LING 2050 Special Topics in Linguistics: Corpus Linguistics, University of Pittsburgh

Go to: LING2050 home page Lab pages index Command reference sheet

Lab 3 Homework Assignment

The goal is to produce a word frequency table file for the entire gutenberg corpus, employing both a. and b. approaches outlined in "From one text file to an entire corpus" section of Lab 3 page.

Try approach a. You will need to first compile a tokenized word file for each text file, and then combine them to produce the word frequency table file for the entire corpus. While doing so, you will need the cat command (see command reference page). How many word types are found in this corpus? Copy and paste the top 30 word types and their frequencies.

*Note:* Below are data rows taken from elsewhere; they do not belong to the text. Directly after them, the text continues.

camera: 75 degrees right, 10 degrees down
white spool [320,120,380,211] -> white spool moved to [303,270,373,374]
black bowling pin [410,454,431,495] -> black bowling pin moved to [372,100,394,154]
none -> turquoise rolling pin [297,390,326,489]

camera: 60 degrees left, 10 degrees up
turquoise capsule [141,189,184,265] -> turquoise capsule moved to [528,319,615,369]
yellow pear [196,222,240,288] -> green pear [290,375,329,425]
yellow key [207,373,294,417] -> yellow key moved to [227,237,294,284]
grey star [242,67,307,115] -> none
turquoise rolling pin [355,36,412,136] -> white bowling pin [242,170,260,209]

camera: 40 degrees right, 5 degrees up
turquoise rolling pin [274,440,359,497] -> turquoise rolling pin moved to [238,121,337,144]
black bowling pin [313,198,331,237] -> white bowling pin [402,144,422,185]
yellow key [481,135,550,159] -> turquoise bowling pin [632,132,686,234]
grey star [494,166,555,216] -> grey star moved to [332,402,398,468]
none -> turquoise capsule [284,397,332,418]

Try approach b. You should be able to obtain the final result (word frequency table file for the entire corpus) from the original corpus files using a single long chain of commands. What is this chain of commands? Is your result the same as what you obtained above? (It should be.)

Examine the four individual commands strung together in the command chain shown in 5. of "Putting it all together" section of Lab 3 page. In particular, pay attention to their relative ordering. Which command can be ordered freely in relation to others? Which pairs of commands need to be ordered in a particular way?

Compile a word frequency table file for every individual text file of the gutenberg corpus. Do the same for the abc corpus. In addition, compile a word frequency table file for the entire abc corpus.

What is the type-token ratio for the two corpora (gutenberg and abc)?

What is the type-token ratio of each individual text file of the two corpora?

For the entire gutenberg corpus, compile: a bigram frequency table, a trigram frequency table, and a 4-gram frequency table. What are the top 20 most frequent ones in the three?

An open question. Examine the results so far; in addition, feel free to try out other means of exploration. Report on any one interesting observation you made.